Dataset entries:
-- -- --

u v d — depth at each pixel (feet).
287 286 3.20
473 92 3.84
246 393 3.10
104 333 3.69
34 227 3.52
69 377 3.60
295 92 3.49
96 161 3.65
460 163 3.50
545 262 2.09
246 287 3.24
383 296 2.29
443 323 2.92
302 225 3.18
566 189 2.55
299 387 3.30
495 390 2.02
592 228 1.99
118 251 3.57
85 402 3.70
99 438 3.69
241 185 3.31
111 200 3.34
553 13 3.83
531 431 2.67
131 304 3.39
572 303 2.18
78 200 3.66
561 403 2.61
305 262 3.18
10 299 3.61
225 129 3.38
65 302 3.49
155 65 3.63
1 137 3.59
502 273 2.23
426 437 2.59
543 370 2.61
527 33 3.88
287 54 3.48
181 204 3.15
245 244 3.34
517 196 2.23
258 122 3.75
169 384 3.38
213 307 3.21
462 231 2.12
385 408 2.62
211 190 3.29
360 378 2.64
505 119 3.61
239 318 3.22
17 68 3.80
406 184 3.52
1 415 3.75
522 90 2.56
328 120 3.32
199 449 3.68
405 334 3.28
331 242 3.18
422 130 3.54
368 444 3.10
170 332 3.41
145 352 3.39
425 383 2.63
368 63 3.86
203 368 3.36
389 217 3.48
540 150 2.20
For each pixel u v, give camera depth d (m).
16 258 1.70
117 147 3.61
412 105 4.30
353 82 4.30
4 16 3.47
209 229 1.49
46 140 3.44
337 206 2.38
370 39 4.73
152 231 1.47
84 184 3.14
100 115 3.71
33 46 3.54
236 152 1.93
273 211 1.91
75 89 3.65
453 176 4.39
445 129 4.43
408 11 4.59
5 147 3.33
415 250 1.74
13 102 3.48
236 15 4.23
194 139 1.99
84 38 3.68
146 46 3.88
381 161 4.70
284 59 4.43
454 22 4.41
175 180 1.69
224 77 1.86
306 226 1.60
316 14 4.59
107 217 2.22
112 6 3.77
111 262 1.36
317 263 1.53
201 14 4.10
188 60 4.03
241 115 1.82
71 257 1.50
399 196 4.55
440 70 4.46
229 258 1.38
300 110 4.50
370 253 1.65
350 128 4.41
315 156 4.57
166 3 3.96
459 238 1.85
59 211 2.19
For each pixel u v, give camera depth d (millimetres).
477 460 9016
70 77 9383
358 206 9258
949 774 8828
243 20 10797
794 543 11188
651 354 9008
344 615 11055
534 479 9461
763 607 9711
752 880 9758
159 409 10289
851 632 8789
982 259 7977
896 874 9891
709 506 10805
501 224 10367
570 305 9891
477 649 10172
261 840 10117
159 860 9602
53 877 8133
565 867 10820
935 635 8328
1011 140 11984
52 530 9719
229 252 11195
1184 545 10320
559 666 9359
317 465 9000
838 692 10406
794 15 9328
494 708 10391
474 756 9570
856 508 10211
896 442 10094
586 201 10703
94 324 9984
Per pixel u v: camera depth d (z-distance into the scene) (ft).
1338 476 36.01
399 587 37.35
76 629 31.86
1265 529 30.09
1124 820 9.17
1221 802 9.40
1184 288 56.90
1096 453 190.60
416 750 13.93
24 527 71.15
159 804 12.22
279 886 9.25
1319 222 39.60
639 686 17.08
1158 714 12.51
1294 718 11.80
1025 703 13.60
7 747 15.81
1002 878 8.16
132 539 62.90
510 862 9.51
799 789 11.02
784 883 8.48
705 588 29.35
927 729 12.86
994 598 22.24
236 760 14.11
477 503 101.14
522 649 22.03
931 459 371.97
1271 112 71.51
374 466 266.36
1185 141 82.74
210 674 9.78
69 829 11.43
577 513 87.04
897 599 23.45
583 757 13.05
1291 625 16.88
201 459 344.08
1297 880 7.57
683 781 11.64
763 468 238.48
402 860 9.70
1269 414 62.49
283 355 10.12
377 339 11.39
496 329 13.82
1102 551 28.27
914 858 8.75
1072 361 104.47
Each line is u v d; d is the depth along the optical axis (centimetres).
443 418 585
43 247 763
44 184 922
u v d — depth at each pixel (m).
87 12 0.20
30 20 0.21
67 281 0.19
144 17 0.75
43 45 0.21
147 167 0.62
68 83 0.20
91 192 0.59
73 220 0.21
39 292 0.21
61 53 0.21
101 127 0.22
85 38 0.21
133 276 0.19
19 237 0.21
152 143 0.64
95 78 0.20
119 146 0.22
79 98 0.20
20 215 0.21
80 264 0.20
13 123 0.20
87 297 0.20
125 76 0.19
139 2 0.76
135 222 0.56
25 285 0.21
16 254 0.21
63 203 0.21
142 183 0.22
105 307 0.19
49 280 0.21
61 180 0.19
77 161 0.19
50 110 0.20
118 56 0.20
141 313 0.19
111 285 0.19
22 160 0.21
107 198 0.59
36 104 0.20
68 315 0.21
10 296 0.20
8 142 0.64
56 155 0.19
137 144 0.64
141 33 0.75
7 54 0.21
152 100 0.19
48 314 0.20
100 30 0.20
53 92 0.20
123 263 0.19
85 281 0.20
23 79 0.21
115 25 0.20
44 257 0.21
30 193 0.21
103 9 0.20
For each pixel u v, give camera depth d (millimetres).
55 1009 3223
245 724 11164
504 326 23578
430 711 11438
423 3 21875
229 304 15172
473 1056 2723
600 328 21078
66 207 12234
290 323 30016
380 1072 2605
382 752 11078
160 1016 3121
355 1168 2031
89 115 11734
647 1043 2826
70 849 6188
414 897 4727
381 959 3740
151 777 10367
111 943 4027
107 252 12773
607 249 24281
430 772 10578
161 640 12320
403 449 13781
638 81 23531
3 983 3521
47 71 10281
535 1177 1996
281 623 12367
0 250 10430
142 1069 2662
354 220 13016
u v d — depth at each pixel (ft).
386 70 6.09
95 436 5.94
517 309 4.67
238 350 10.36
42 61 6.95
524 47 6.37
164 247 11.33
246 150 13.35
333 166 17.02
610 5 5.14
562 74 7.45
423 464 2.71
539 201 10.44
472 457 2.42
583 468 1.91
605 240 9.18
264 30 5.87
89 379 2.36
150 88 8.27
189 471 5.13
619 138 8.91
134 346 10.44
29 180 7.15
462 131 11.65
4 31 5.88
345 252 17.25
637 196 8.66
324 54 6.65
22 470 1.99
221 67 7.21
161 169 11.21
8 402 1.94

-- -- --

* Task instructions
Set every line down again exactly. Begin with the first line of the entries and finish with the line containing "370 39 4.73".

* Solution for this exercise
u v d — depth at each pixel (feet).
287 286 3.20
473 92 3.84
246 393 3.10
104 333 3.69
34 227 3.52
69 377 3.60
295 92 3.49
96 161 3.65
460 163 3.50
545 262 2.09
246 287 3.24
383 296 2.29
443 323 2.92
302 225 3.18
566 189 2.55
299 387 3.30
495 390 2.02
592 228 1.99
118 251 3.57
85 402 3.70
99 438 3.69
241 185 3.31
111 200 3.34
553 13 3.83
531 431 2.67
131 304 3.39
572 303 2.18
78 200 3.66
561 403 2.61
305 262 3.18
10 299 3.61
225 129 3.38
65 302 3.49
155 65 3.63
1 137 3.59
502 273 2.23
426 437 2.59
543 370 2.61
527 33 3.88
287 54 3.48
181 204 3.15
245 244 3.34
517 196 2.23
258 122 3.75
169 384 3.38
213 307 3.21
462 231 2.12
385 408 2.62
211 190 3.29
360 378 2.64
505 119 3.61
239 318 3.22
17 68 3.80
406 184 3.52
1 415 3.75
522 90 2.56
328 120 3.32
199 449 3.68
405 334 3.28
331 242 3.18
422 130 3.54
368 444 3.10
170 332 3.41
145 352 3.39
425 383 2.63
368 63 3.86
203 368 3.36
389 217 3.48
540 150 2.20
For each pixel u v, give camera depth d (m).
16 258 1.70
117 147 3.61
412 105 4.30
353 82 4.30
4 16 3.47
209 229 1.49
46 140 3.44
337 206 2.38
370 39 4.73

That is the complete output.